Supplied records:
◇ ◇ ◇ ◇

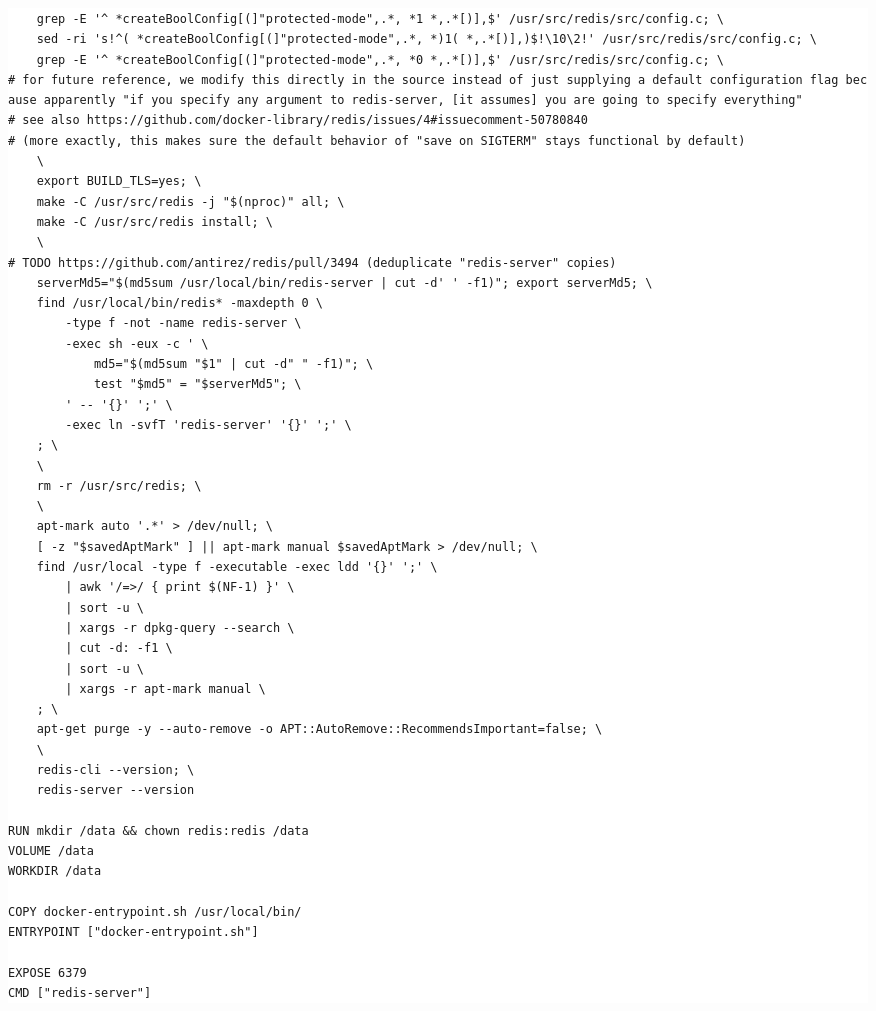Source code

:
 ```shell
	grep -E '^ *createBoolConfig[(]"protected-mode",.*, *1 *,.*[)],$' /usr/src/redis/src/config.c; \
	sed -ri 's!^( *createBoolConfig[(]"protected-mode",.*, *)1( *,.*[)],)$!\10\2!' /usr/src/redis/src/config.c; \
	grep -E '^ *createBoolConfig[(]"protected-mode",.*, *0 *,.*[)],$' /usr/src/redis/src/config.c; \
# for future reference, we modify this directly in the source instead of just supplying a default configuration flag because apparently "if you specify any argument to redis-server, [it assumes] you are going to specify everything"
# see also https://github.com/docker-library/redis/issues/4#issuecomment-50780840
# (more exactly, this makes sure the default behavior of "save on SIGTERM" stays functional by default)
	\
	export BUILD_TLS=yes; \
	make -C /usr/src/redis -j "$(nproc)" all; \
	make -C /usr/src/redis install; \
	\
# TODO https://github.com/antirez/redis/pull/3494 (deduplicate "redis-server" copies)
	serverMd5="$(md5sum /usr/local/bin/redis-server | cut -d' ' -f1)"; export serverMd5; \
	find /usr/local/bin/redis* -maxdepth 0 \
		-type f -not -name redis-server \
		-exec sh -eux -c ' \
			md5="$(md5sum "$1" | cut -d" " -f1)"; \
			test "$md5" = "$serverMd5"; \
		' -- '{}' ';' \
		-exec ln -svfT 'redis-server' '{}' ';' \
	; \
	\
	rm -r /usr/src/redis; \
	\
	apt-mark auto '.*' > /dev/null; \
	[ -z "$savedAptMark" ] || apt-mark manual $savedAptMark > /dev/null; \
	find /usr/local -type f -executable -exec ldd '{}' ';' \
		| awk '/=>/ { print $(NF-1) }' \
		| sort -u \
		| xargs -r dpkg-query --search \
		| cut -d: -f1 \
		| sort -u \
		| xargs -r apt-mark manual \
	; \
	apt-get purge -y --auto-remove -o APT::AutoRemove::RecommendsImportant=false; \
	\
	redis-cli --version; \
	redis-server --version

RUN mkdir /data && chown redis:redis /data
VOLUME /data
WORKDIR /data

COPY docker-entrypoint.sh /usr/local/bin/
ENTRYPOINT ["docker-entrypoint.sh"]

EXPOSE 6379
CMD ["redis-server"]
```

◇ ◇ ◇ ◇

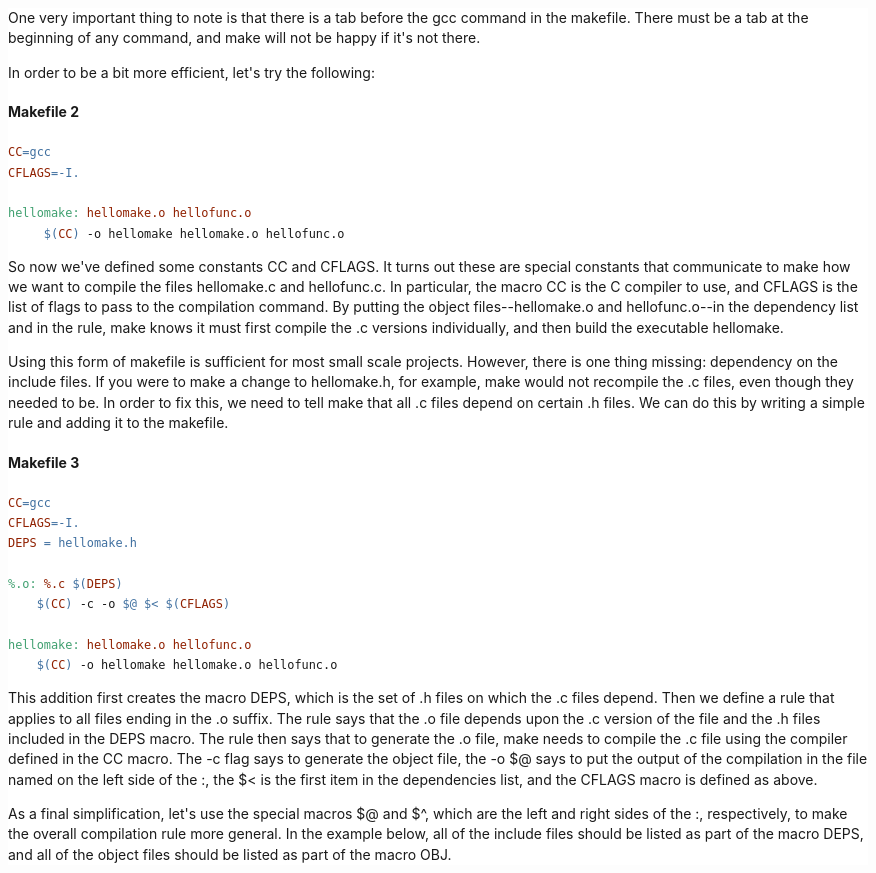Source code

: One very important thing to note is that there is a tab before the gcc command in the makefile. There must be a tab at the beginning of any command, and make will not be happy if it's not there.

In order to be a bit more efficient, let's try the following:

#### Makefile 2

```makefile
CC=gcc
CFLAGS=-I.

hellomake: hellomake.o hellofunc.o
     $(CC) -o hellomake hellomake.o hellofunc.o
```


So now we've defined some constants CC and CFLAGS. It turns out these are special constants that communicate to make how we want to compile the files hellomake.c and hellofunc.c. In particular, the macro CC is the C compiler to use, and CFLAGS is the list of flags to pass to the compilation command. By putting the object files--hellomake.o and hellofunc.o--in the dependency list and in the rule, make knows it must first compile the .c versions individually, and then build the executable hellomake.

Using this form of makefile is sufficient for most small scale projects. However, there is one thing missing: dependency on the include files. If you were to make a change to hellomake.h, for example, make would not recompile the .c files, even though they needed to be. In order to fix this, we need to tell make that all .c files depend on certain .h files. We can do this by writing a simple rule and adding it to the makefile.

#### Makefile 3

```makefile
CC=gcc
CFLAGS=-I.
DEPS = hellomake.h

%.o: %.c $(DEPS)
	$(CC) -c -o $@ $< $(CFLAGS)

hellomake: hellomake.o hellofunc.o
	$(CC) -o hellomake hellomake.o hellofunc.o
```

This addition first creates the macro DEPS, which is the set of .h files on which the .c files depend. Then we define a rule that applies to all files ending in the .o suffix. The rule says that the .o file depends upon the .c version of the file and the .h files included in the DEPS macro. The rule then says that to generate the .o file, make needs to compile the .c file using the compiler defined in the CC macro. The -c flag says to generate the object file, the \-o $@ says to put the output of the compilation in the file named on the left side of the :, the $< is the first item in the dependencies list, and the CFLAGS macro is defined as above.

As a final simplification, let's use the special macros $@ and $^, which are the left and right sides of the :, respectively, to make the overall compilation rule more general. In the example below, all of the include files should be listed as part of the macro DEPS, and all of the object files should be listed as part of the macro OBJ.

◇ ◇ ◇ ◇

How to complete this task:
Check each line of the records above for "more", and copy those that have it.

Exercise output:
# (more exactly, this makes sure the default behavior of "save on SIGTERM" stays functional by default)
In order to be a bit more efficient, let's try the following:
As a final simplification, let's use the special macros $@ and $^, which are the left and right sides of the :, respectively, to make the overall compilation rule more general. In the example below, all of the include files should be listed as part of the macro DEPS, and all of the object files should be listed as part of the macro OBJ.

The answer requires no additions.